The Irish Nurses and Midwives Organisation (INMO) has made it clear that only “life-preserving services” will be provided during periods of industrial action. While this has led to the cancellation of thousands of elective operations, more urgent and serious procedures have also been affected.

These have included cancer operations, neurological procedures and heart bypasses. In some cases, procedures have been postponed more than once because they were scheduled for nurses’ strike days.

In one case, a patient scheduled for a bypass in a Dublin hospital on Tuesday last week had his procedure cancelled, even though the strike was on the Wednesday. Doctors had safety concerns as he would have been in intensive care on the Wednesday. His operation was rescheduled to this week but cancelled again due to industrial action and looks likely to be further delayed next week.

Risk

In some cases, a delay of a few days would not impact on a patient’s health. However, with multiple cancellations, and ever-growing waiting lists, many affected patients may have to wait weeks and even months for urgently-needed surgeries. Not surprisingly, doctors are increasingly worried about the risks to patient safety.

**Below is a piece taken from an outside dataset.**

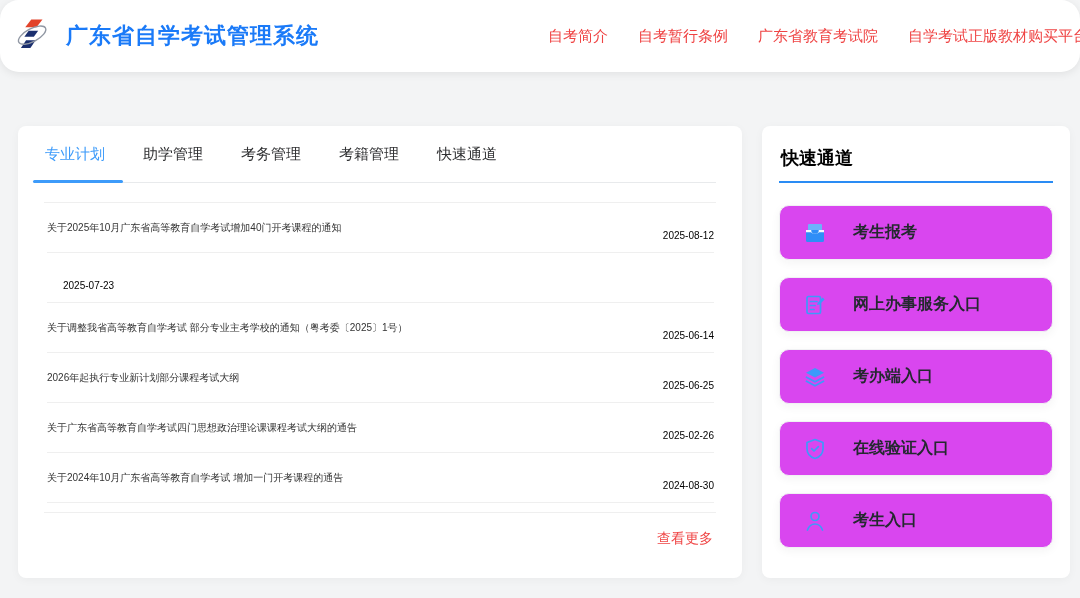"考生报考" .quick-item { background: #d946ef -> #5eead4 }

Asked about the impact of the strike on his Dublin hospital, one consultant said only cancer operations were being allowed proceed “and they’re even being selective with that”. His outpatient appointments had also been cancelled

The impact of the strikes has been greatest in the large hospitals, especially in Dublin, where the contingency arrangement between the INMO and the Health Service Executive have been most strictly enforced. There, nursing staffing levels in emergency departments have generally been kept to the minimum prescribed in the contingency arrangements. Provisions allowing for extra staff to be called in from the picket line during emergencies or surges in patient numbers have been used on only a handful of occasions.

Outside Dublin, a more flexible interpretation of these arrangements has applied in many smaller hospitals, where staff are more likely to be on first-name terms with medical colleagues than in larger urban facilities.

“This dispute will be won or lost in the big city hospitals,” said one manager in a hospital outside Dublin. “We’re just keeping our head down and getting on as best we can. Generally, if I need something done, and it’s an emergency, it gets done.”